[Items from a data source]
Segment Open

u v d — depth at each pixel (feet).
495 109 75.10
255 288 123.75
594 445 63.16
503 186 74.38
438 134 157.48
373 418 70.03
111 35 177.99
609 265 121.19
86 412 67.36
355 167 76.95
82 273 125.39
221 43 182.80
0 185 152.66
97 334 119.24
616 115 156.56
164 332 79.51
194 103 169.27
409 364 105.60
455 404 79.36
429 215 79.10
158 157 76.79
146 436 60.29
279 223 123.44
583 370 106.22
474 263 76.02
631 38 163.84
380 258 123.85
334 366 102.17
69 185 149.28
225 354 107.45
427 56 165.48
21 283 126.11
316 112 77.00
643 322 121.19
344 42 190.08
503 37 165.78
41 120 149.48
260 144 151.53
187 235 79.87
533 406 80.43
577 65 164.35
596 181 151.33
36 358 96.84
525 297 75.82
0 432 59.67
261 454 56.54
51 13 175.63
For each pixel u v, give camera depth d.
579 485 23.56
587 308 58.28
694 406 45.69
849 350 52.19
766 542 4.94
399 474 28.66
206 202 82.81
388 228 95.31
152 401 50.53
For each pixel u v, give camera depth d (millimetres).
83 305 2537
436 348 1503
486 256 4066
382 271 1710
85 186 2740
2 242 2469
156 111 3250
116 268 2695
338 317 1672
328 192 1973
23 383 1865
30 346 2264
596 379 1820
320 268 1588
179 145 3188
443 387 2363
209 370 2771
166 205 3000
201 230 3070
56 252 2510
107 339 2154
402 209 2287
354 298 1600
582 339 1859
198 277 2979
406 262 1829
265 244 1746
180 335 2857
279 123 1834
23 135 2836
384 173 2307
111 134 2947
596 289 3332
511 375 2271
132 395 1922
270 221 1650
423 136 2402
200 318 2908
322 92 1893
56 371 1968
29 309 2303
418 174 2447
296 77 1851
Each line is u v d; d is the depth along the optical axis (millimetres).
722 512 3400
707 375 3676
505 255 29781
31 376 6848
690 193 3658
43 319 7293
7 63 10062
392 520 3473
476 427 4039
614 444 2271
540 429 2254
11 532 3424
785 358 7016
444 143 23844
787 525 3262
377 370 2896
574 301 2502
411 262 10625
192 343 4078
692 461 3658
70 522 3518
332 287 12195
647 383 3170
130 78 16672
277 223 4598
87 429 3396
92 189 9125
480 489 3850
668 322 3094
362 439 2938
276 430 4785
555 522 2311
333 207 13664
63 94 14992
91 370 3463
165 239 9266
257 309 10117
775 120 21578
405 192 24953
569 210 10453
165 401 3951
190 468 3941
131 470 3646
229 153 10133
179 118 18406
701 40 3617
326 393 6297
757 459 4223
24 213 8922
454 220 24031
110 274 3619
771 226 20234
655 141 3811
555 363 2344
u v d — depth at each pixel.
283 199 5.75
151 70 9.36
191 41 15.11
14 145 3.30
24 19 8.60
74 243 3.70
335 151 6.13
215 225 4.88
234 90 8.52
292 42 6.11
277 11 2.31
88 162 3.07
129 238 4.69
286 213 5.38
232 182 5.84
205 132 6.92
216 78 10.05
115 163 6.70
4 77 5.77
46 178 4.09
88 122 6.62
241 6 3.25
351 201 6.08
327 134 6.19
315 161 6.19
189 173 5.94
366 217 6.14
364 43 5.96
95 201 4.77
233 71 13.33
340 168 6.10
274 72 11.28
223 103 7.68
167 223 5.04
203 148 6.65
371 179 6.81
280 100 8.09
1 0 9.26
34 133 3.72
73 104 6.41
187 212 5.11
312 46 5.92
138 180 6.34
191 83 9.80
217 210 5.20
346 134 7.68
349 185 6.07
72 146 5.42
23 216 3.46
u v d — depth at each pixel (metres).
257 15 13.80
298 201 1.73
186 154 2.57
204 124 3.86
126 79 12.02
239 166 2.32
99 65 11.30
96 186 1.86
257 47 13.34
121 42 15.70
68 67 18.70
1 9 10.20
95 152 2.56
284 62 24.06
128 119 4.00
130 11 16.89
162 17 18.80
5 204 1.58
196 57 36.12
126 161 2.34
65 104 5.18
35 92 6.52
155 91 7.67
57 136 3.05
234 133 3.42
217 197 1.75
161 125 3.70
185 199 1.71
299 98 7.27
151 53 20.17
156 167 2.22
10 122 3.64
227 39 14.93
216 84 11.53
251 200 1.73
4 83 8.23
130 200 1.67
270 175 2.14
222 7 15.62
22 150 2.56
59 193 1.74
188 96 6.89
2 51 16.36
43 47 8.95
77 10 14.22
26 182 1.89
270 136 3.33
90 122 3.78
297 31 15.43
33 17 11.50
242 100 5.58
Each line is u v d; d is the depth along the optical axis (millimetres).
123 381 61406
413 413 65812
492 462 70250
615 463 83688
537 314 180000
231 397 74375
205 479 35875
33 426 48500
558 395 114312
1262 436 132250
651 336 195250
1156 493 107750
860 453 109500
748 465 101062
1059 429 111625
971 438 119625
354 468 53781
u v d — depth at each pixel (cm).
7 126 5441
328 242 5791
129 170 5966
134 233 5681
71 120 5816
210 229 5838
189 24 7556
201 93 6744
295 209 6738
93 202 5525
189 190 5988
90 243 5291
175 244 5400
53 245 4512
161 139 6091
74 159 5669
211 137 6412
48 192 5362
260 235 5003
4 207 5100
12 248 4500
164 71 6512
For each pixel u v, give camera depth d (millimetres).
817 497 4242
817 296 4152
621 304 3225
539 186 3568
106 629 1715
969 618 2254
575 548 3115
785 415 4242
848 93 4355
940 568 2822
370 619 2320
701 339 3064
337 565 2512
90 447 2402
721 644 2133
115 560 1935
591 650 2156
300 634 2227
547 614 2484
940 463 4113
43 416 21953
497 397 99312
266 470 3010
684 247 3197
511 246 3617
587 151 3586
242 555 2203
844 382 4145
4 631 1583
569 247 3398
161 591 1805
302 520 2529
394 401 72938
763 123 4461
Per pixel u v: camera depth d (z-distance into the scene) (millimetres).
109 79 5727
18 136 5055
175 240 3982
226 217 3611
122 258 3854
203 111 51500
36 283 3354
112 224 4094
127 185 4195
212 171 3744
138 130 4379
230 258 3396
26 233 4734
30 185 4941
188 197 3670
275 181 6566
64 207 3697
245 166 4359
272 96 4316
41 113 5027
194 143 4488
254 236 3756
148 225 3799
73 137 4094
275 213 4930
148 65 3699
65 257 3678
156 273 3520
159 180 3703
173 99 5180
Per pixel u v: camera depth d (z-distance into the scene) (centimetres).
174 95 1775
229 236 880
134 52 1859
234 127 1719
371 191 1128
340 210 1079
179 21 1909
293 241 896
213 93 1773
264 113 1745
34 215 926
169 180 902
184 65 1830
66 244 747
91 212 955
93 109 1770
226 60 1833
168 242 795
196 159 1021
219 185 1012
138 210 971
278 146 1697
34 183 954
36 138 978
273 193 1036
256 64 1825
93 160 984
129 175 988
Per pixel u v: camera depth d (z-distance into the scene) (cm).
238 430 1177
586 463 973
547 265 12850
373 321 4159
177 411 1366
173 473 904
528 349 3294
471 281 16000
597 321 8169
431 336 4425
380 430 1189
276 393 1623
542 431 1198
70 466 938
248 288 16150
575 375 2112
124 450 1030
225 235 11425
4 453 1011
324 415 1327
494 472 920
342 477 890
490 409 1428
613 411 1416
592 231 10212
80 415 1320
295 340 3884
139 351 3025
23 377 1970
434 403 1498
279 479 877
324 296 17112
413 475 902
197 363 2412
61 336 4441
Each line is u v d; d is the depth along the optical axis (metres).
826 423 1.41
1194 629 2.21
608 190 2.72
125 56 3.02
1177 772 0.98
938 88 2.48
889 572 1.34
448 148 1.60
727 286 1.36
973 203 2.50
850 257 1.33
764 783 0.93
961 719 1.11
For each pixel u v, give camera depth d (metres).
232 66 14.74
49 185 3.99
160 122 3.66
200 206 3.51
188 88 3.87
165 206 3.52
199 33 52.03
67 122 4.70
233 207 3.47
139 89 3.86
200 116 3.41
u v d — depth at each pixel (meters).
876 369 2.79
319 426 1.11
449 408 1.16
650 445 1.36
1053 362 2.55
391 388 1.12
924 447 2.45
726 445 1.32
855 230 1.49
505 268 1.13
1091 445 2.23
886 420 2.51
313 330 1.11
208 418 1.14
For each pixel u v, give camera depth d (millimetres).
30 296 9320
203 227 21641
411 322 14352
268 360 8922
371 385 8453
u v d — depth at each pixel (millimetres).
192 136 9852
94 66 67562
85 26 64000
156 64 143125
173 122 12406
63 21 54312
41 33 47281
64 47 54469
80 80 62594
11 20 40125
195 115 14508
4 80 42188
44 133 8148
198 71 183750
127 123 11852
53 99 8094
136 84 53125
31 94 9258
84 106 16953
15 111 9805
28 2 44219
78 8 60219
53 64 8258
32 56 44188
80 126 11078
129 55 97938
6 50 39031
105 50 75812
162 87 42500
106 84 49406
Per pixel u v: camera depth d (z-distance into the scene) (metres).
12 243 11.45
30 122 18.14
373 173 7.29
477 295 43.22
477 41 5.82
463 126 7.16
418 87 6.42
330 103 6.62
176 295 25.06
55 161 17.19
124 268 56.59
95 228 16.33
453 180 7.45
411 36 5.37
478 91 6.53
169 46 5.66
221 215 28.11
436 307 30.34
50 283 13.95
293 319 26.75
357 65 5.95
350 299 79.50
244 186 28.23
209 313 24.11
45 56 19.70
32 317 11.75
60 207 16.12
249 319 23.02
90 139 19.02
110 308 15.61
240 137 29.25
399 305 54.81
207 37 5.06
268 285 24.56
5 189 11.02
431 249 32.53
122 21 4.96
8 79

Segment Closed

What you give back must be the stretch above, starting at the line with "270 221 1650" and ending at the line with "335 151 6.13", copied exactly.

FINAL ANSWER
270 221 1650
423 136 2402
200 318 2908
322 92 1893
56 371 1968
29 309 2303
418 174 2447
296 77 1851
Each line is u v d; d is the depth along the optical axis (millimetres).
722 512 3400
707 375 3676
505 255 29781
31 376 6848
690 193 3658
43 319 7293
7 63 10062
392 520 3473
476 427 4039
614 444 2271
540 429 2254
11 532 3424
785 358 7016
444 143 23844
787 525 3262
377 370 2896
574 301 2502
411 262 10625
192 343 4078
692 461 3658
70 522 3518
332 287 12195
647 383 3170
130 78 16672
277 223 4598
87 429 3396
92 189 9125
480 489 3850
668 322 3094
362 439 2938
276 430 4785
555 522 2311
333 207 13664
63 94 14992
91 370 3463
165 239 9266
257 309 10117
775 120 21578
405 192 24953
569 210 10453
165 401 3951
190 468 3941
131 470 3646
229 153 10133
179 118 18406
701 40 3617
326 393 6297
757 459 4223
24 213 8922
454 220 24031
110 274 3619
771 226 20234
655 141 3811
555 363 2344
u v d — depth at each pixel.
283 199 5.75
151 70 9.36
191 41 15.11
14 145 3.30
24 19 8.60
74 243 3.70
335 151 6.13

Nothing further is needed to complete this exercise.